Smoking is associated with higher risk of acquiring MS, faster disability progression, and increased risk of conversion to SPMS. Modification of disability following smoking cessation has been documented, supporting that it is never “too late” for a patient with MS to quit smoking.

Special Considerations

Dietary Supplements

Up to 80% of patients with MS use nonprescription dietary supplements. Unlike FDA-approved medications, supplements do not require safety or efficacy testing before marketing. Notable safety concerns identified through clinical trials include membranous nephropathy from lipoic acid and hepatotoxicity from green tea extract. Clinicians should include supplements on medication lists, conduct routine safety screening, and refer to registered dietitians when appropriate.

Cannabis and Cannabinoids

Two AAN systematic reviews concluded that high-quality evidence supports a modest reduction in patient-reported spasticity with cannabinoids (nabiximols, THC:CBD 1:1 oromucosal spray).
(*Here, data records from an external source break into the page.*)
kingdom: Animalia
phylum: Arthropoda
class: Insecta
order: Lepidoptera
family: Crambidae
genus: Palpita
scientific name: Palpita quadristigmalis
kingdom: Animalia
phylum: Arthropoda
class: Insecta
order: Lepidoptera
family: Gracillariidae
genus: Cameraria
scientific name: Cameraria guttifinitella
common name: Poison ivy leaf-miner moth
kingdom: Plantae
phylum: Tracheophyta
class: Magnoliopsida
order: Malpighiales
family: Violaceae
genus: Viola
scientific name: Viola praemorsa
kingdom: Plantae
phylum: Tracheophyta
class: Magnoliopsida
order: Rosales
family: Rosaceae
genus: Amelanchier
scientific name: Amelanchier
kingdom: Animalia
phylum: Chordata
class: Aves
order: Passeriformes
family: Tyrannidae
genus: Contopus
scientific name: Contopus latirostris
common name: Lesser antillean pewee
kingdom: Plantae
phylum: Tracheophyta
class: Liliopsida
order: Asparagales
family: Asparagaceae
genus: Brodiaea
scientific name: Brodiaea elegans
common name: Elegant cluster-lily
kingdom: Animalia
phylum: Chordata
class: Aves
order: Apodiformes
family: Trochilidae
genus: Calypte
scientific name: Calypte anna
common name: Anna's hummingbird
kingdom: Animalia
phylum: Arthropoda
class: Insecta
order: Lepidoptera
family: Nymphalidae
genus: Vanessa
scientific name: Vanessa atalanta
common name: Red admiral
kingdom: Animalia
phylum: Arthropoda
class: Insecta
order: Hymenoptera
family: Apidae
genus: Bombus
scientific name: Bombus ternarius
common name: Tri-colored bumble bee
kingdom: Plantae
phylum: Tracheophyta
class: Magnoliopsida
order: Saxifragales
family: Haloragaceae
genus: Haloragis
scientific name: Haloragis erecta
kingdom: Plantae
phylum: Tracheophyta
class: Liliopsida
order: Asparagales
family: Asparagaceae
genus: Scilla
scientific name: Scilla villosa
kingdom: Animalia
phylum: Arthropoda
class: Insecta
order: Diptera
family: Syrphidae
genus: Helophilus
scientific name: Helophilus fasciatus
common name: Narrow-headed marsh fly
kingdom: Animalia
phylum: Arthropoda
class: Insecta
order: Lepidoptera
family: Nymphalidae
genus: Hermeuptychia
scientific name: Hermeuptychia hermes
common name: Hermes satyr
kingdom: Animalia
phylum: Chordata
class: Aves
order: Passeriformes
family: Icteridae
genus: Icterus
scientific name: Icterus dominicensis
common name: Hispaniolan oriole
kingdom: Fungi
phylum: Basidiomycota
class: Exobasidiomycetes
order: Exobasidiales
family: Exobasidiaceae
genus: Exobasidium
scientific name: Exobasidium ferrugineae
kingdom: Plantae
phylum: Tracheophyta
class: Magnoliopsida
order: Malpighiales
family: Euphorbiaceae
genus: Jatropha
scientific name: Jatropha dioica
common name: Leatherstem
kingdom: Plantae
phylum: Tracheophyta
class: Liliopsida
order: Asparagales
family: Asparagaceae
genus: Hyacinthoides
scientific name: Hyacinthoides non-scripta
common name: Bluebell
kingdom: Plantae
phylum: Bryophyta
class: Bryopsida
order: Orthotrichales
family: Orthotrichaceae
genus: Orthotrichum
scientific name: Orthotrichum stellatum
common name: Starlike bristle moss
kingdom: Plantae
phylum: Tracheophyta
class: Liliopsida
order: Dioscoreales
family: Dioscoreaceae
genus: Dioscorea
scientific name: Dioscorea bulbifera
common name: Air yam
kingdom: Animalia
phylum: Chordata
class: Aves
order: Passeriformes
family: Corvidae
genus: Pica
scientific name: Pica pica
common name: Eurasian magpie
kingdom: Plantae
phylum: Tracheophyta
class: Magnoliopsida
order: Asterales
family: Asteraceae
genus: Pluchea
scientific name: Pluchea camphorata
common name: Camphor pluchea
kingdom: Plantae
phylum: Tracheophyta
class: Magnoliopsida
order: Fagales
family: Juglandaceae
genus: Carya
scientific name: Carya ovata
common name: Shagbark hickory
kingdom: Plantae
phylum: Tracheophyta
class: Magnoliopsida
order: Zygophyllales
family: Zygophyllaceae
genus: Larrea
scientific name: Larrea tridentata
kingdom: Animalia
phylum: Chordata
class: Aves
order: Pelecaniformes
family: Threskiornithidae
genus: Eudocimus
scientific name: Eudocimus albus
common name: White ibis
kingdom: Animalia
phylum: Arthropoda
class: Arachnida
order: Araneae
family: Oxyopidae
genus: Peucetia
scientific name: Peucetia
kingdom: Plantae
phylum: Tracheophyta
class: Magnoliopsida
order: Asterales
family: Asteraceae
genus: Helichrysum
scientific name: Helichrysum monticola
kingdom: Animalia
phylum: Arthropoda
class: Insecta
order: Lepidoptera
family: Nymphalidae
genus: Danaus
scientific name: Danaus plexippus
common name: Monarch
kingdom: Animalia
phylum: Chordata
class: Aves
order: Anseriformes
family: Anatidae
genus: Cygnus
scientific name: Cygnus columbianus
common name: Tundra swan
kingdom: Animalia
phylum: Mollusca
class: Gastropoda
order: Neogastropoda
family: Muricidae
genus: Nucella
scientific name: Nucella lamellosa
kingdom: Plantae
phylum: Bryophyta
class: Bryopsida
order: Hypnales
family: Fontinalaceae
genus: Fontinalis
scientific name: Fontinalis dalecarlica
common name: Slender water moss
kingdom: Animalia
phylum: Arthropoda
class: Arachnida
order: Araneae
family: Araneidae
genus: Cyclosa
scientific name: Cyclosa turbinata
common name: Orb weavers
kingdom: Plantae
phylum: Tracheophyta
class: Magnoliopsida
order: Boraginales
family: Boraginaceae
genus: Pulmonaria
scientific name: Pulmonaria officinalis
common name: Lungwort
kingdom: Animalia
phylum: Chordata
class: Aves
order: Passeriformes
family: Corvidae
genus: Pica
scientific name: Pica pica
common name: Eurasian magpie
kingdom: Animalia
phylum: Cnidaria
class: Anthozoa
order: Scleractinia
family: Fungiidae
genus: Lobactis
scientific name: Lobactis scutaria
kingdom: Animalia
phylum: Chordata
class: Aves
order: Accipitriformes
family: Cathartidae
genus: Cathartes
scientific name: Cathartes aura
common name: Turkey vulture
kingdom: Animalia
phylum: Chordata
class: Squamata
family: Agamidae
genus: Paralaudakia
However, the greatest concern is cognitive impairment: chronic cannabis users with MS demonstrate poorer cognitive performance, and cessation for 28 days showed improved memory, processing speed, and executive function. No cannabis-derived THC products are FDA-approved for MS in the United States.

Quality Metrics

The AAN MS Quality Measurement Set (2020 update) includes six measures, three of which address symptom management: screening for bladder/bowel/sexual dysfunction, cognitive impairment, and fatigue. A fourth pertains to exercise counseling. These serve as guidelines for comprehensive MS care.